An Attractive Food Retailer with Yummy Numbers
Himanshu is a member of The Motley Fool Blog Network -- entries represent the personal opinion of the blogger and are not formally edited.
The business of selling food is amongst those businesses which never go out of vogue, and for obvious reasons. But of course, no business can escape ups and downs in its lifetime. However, a company which is engaged in the business of feeding the ever growing population of a country is quite well placed to tide over short term hiccups. An example of such a company is ConAgra Foods (NYSE: CAG), which posted a not so stellar fourth quarter last week. But there’s more to ConAgra than what meets the eye.
Deciphering the quarter
Along with a jump of 6.3% in revenue to $3.41 billion, its bottom line stood at 51 cents per share compared to 47 cents per share last year. This was well ahead of the Street’s expectations and a strong reason for its shares to rise.
The Omaha based company witnessed a good quarter due to its list of acquisitions made during the year. It acquired frozen breakfast maker, Odom’s Tennessee Pride, fruit and vegetable seller, Del Monte Inc. and Kangaroo Brand’s pita chip business – all of which focus on different food segments. ConAgra admitted that an eye on growth and operational synergies has instigated the recent buyouts, and these would hopefully deliver value to investors going forward.
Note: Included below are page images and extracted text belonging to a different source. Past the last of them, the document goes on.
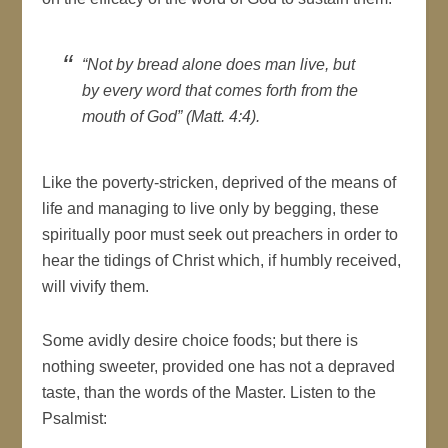
“Not by bread alone does man live, but
by every word that comes forth from the
mouth of God” (Matt. 4:4).
Like the poverty-stricken, deprived of the means of
life and managing to live only by begging, these
spiritually poor must seek out preachers in order to
hear the tidings of Christ which, if humbly received,
will vivify them.
Some avidly desire choice foods; but there is
nothing sweeter, provided one has not a depraved
taste, than the words of the Master. Listen to the
Psalmist:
Apart from the acquisitions, the company also benefited from price hikes which were steps taken to fight cost inflation. These benefits were evident in the performance of its Consumer foods segment which constitutes almost 63% of ConAgra’s universe. This segment performed pretty well and is expected to continue its growth trajectory, building on the 6% improvement witnessed in the previous quarter.
The results are actually commendable since not all food retailers are able to manage cost inflation efficiently. One such example being Ralcorp Holdings (NYSE: RAH) which posted disheartening results, witnessing large declines in volumes because of increasing prices. Though its acquisition strategy saved its top line its bottom line was hit hard with a decline of 69% for the quarter.
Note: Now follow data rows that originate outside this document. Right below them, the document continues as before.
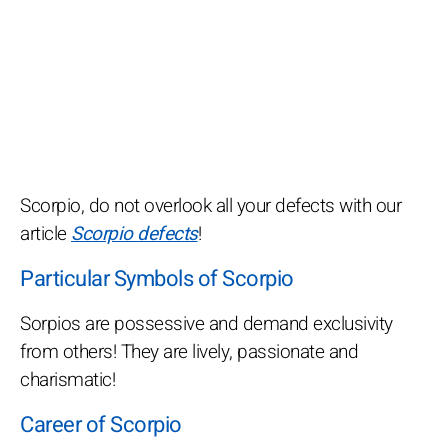
Scorpio, do not overlook all your defects with our
article
Scorpio defects
!
Particular Symbols of Scorpio
Sorpios are possessive and demand exclusivity
from others! They are lively, passionate and
charismatic!
Career of Scorpio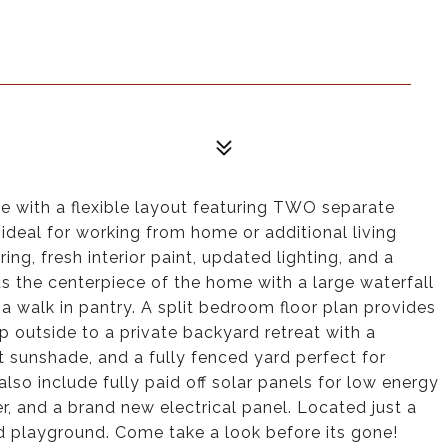
with a flexible layout featuring TWO separate
, ideal for working from home or additional living
oring, fresh interior paint, updated lighting, and a
s the centerpiece of the home with a large waterfall
d a walk in pantry. A split bedroom floor plan provides
p outside to a private backyard retreat with a
t sunshade, and a fully fenced yard perfect for
 also include fully paid off solar panels for low energy
 and a brand new electrical panel. Located just a
 playground. Come take a look before its gone!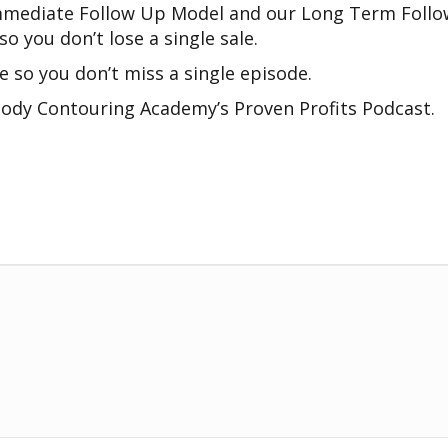
r Immediate Follow Up Model and our Long Term Fol
o you don’t lose a single sale.
e so you don’t miss a single episode.
ody Contouring Academy’s Proven Profits Podcast.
Even the other segment, Commercial Foods unit, did well with a 7% rise in revenue. Along with the contribution from higher prices, higher volumes played a very important role. The growth in units sold was mainly attributed to sales from Lamb Weston potato operations.
The Path Ahead
ConAgra has tapped new potential in the food sector with a range of new products, especially the frozen breakfast line which is expected to go a long way for the company. It also plans to increase its marketing efforts, spending additional 10% in the coming months. ConAgra resorted to such strategies since the consumers are so very cautious about their spending habits, refraining from buying anything more than what’s needed. They are trying to stick to their budget as much as possible. To lure them is the biggest challenge for the food chains and this is where ConAgra is focusing on since it expects consumers to take a little more time to come out of the price hike shock. Considering a fruitful effort, it has projected a great outlook for 2012 of earnings in the range of $1.95 and $1.99 per share which is ahead of investor’s expectations of $1.93.
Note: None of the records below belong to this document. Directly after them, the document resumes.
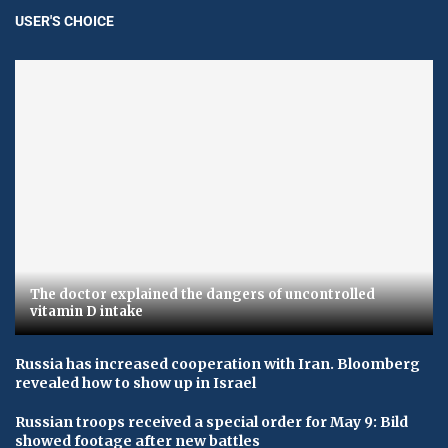
USER'S CHOICE
The doctor explained the dangers of uncontrolled
vitamin D intake
Russia has increased cooperation with Iran. Bloomberg
revealed how to show up in Israel
Russian troops received a special order for May 9: Bild
showed footage after new battles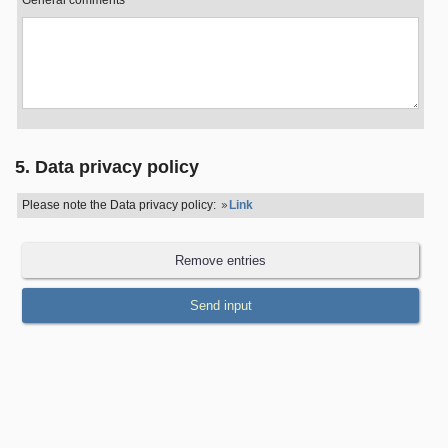
General comments
5. Data privacy policy
Please note the Data privacy policy:
Link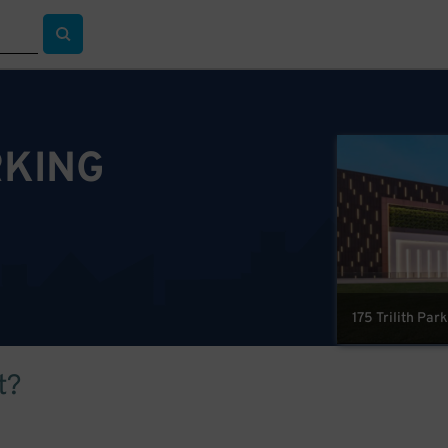
RKING
175 Trilith Par
t?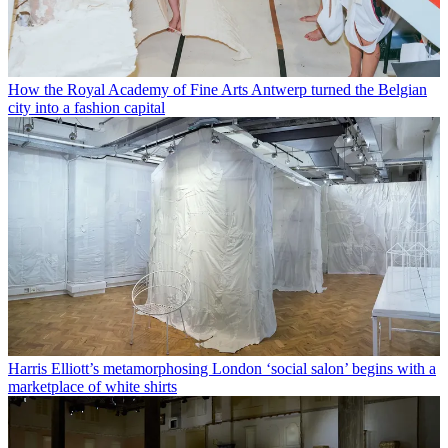
How the Royal Academy of Fine Arts Antwerp turned the Belgian
city into a fashion capital
Harris Elliott’s metamorphosing London ‘social salon’ begins with a
marketplace of white shirts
Taking a look at ConAgra’s valuation from a P/E perspective, we find that it is fairly priced when stacked against its peers. Its trailing P/E of 22.66 might seem a bit expensive when compared to competitors’ H. J. Heinz (NYSE: HNZ) and Kraft Foods (NASDAQ: KRFT), which have trailing P/E multiples of 18.69 and 18.73, respectively. However, ConAgra is expected to have a bright future which is reflected by the forward P/E of 12.03. The lower forward P/E suggests that the company’s earnings are expected to grow significantly and perform well. In fact, even Heinz and Kraft Foods are expected to have a better future reflected in their forward P/Es of 14.01 and 13.42, respectively. But ConAgra takes the cake here as analysts expect it perform better than Heinz and Kraft.
The food retailer has a chain of strategies in place to fight the economic headwinds, especially cost inflation. With productivity improvements, a cost savings program and stabilizing input prices, ConAgra is set to go a long way in the future. Also, it has been looking for more acquisitions in order to grow. It expects the benefits from the snacks business and the frozen breakfast business to boost the company’s top line in a big way, paving the way for a bright future.